JOB 1 —
Decide whether each statement agrees with the BP article below. For (a), (b), and (c), answer yes or no and quote the exact words from the article that settle it.
(a) BP had been warned of potential pipeline problems in 2004.
(b) Business Week ranked BP the greenest company of the decade.
(c) The March leak from a Prudhoe Bay pipeline was less than 100,000 gallons of crude.
JOB 2 — According to the BP article below, which federal department fined BP in April, and for what?

TEXT EXTRACT —
__________________________________________________

Beyond Prudhoe: Why BP should go back to being an oil company
Forget the good guy image. BP's recent history of mismanagement tells us it needs to focus on running its oil business.
By Cait Murphy, Fortune assistant managing editor

(Fortune) -- Since 2000, BP has sought to brand itself as the nice guy of Big Oil, touting its investments in renewable energies and commitment to the environment, complete with a cute little sunflower-ish logo. However improbable or even absurd it was for the world's second-largest oil company to adopt "Beyond Petroleum" as a slogan (Fortune cast a skeptical eye at the effort in 2002) to a large extent, the strategy worked. Last year alone, BP was named the Financial Times "most respected energy company" and Fortune's "most admired company in Britain." Business Week ranked it the second-greenest company of the decade (after du Pont). "They have nailed their colors very firmly to the environmental mast," Patrick Barrow, managing director of the Public Relations Consultants Association, told Fortune last year. Those colors are fading fast.

Last week, the company was forced to shut down its largest U.S. oil field, in Prudhoe Bay, Alaska, because of corroded pipelines. That was bad enough, but then it turned out that BP had been warned back in 2004 of potential problems. Worse, some of the pipelines had not been cleaned since before Bill Clinton was president. One effort to do so was abandoned because there was too much sediment; in other words, the company failed to clean it because it was too dirty.

Neil Dunn, with BP, left, talks to Alaska Governor Frank Murkowski as he explains the steps being taken to clean up a leak from an oil transit line at the Prudhoe Bay oil field on Alaska's North Slope.

The Prudhoe Bay fiasco comes on the heels of a long string of miscues and blunders. Consider:

  • The Thunder Horse platform, damaged in last year's hurricanes, will not be reopened until 2007 at the earliest, much later than originally forecast.
  • In June, the federal government charged Houston-based BP traders of manipulating the price of propane in the Midwest and northeast in 2004.
  • In April, BP was fined by the Department of Labor for unsafe operations in an Ohio refinery.
  • In March, corrosion in a Prudhoe Bay pipeline caused a leak of more than 200,000 gallons of crude.

__________________________________________________

DATA SUPPLIED —
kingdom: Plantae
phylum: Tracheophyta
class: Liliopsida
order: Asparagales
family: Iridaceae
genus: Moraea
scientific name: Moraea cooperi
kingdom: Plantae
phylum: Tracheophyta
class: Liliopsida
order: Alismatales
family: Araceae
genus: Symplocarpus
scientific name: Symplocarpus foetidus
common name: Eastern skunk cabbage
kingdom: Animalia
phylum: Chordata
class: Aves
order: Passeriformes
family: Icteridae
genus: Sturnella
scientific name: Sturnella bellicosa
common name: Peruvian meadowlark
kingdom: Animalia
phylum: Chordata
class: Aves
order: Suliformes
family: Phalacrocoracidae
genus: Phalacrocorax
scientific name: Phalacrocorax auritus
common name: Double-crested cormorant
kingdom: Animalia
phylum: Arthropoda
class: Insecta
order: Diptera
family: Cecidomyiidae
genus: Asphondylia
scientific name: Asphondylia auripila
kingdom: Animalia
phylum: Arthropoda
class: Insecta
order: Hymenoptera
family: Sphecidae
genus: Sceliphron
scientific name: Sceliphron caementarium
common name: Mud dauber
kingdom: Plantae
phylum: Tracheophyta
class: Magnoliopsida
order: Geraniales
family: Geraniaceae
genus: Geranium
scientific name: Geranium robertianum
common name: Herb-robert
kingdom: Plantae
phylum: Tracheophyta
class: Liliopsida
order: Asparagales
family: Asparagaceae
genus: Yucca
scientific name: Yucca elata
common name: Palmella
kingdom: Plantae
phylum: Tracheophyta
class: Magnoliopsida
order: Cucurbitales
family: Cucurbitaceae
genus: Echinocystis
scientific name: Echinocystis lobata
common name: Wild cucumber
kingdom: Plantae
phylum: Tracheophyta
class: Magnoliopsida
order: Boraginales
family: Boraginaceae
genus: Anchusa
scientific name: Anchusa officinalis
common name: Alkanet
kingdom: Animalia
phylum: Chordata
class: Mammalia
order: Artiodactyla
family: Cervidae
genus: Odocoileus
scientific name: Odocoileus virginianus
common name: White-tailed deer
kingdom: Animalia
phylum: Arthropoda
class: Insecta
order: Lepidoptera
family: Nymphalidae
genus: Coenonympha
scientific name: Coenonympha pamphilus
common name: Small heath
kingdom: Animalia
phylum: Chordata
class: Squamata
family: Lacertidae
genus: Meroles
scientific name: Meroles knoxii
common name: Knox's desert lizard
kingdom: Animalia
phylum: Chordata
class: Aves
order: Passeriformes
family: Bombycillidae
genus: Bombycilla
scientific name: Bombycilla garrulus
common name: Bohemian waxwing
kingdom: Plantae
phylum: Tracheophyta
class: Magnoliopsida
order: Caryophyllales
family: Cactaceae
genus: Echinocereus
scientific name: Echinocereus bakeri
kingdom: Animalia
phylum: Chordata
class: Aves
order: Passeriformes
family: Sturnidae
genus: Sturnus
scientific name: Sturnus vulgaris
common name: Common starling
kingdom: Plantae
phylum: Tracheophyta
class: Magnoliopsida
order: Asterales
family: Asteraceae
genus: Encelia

__________________________________________________

FINAL RESULT 1 —
(a) Yes: "BP had been warned back in 2004 of potential problems"
(b) No: "Business Week ranked it the second-greenest company of the decade (after du Pont)"
(c) No: "caused a leak of more than 200,000 gallons of crude"

FINAL RESULT 2 — The Department of Labor fined BP for unsafe operations in an Ohio refinery.